Openreach launches an industry consultation about switching-off the telephone network by the end of 2025, with the aim to migrate people off old legacy equipment and services and migrate to a VOIP based service. This is a process that other European countries are well through to completing.
Future-proofing with cloud telephony
Businesses of all sizes should be starting to plan for the modernisation of their telephone network and thinking about moving their communications to the cloud to stay ahead of the coming changes. There are many benefits in migrating to a VOIP based service, bringing new unified communications tools, mobile and remote working options and built in disaster recovery. With OPEX based licensing and free call bundles VOIP services can also help to significantly reduce costs while offering a consistent monthly spend. Like many SaaS solutions, VOIP services give you the ability to use your own device to make calls, add and remove users whenever needed and work from any location you want.
What does this mean for you?
Increasingly companies are taking VoIP based services, either hosted telephony products, or using SIP trunks on their phone system. These products will be unaffected and can continue to be used without changes (when used in conjunction with EFM or Ethernet connectivity products). Customers that have their switchboard connected to standard telephone lines (analogue auxiliary / ISDN2 / ISDN30) will need to migrate to a VoIP service prior to this switch off date to ensure continuity of service.
What about home offices/residential lines?
Customers with analogue lines that are used for home workers, will need to go through a migration path so that the line is upgraded to have a broadband service on it (which is usually the case) and then the voice capability delivered via a VoIP service.

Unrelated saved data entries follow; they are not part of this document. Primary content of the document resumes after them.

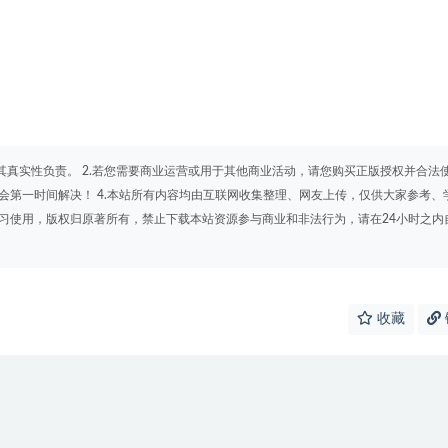
其真实性负责。 2.若您需要商业运营或用于其他商业活动，请您购买正版授权并合法
会第一时间解决！ 4.本站所有内容均由互联网收集整理、网友上传，仅供大家参考、
学习使用，版权归原著所有，禁止下载本站资源参与商业和非法行为，请在24小时之内
收藏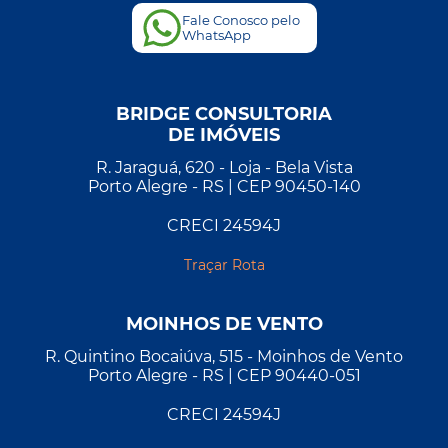
Fale Conosco pelo
WhatsApp
BRIDGE CONSULTORIA
DE IMÓVEIS
R. Jaraguá, 620 - Loja - Bela Vista
Porto Alegre - RS | CEP 90450-140
CRECI 24594J
Traçar Rota
MOINHOS DE VENTO
R. Quintino Bocaiúva, 515 - Moinhos de Vento
Porto Alegre - RS | CEP 90440-051
CRECI 24594J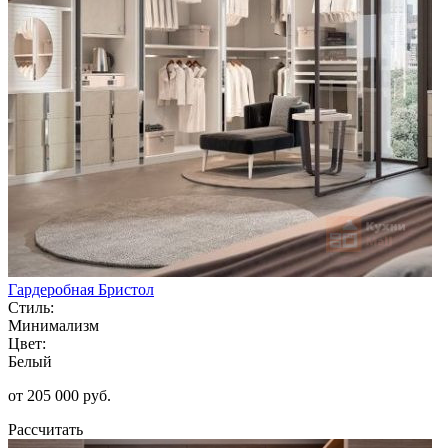
Гардеробная Бристол
Стиль:
Минимализм
Цвет:
Белый
от 205 000 руб.
Рассчитать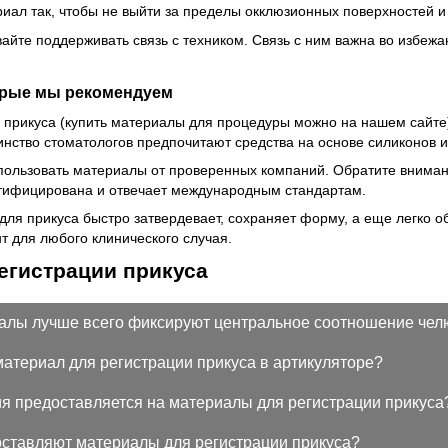
иал так, чтобы не выйти за пределы окклюзионных поверхностей и 
вайте поддерживать связь с техником. Связь с ним важна во избеж
орые мы рекомендуем
 прикуса (купить материалы для процедуры можно на нашем сайте
нство стоматологов предпочитают средства на основе силиконов и
льзовать материалы от проверенных компаний. Обратите внимание 
ртифицирована и отвечает международным стандартам.
ля прикуса быстро затвердевает, сохраняет форму, а еще легко 
 для любого клинического случая.
егистрации прикуса
алы лучше всего фиксируют центральное соотношение чел
материал для регистрации прикуса в артикуляторе?
ия предоставляется на материалы для регистрации прикуса
оставляют материалы для регистрации прикуса?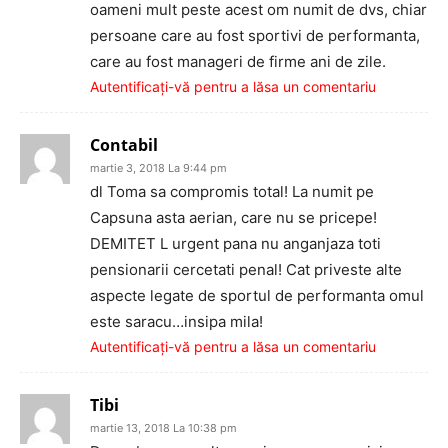
oameni mult peste acest om numit de dvs, chiar
persoane care au fost sportivi de performanta,
care au fost manageri de firme ani de zile.
Autentificați-vă pentru a lăsa un comentariu
Contabil
martie 3, 2018 La 9:44 pm
dl Toma sa compromis total! La numit pe
Capsuna asta aerian, care nu se pricepe!
DEMITET L urgent pana nu anganjaza toti
pensionarii cercetati penal! Cat priveste alte
aspecte legate de sportul de performanta omul
este saracu…insipa mila!
Autentificați-vă pentru a lăsa un comentariu
Tibi
martie 13, 2018 La 10:38 pm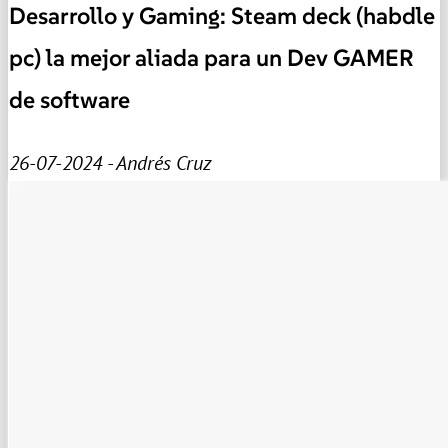
Desarrollo y Gaming: Steam deck (habdle
pc) la mejor aliada para un Dev GAMER
de software
26-07-2024 - Andrés Cruz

Analogue lines are used for a range of different equipment, for example, Credit Card Machines, Fire/Security Alarms, Lift-Lines and help-point phones, door entry systems, vending machines, fax machines and other remote monitoring equipment. This equipment will need upgrading/replacing to maintain compatibility with the replacement services.
Is the copper being removed?
The copper lines that service the majority of residential premises across the UK are being retained, and indeed, will be used to support the ‘last mile’ to the premises for fibre broadband connections or EFM services for business. Openreach has no plans to remove this currently.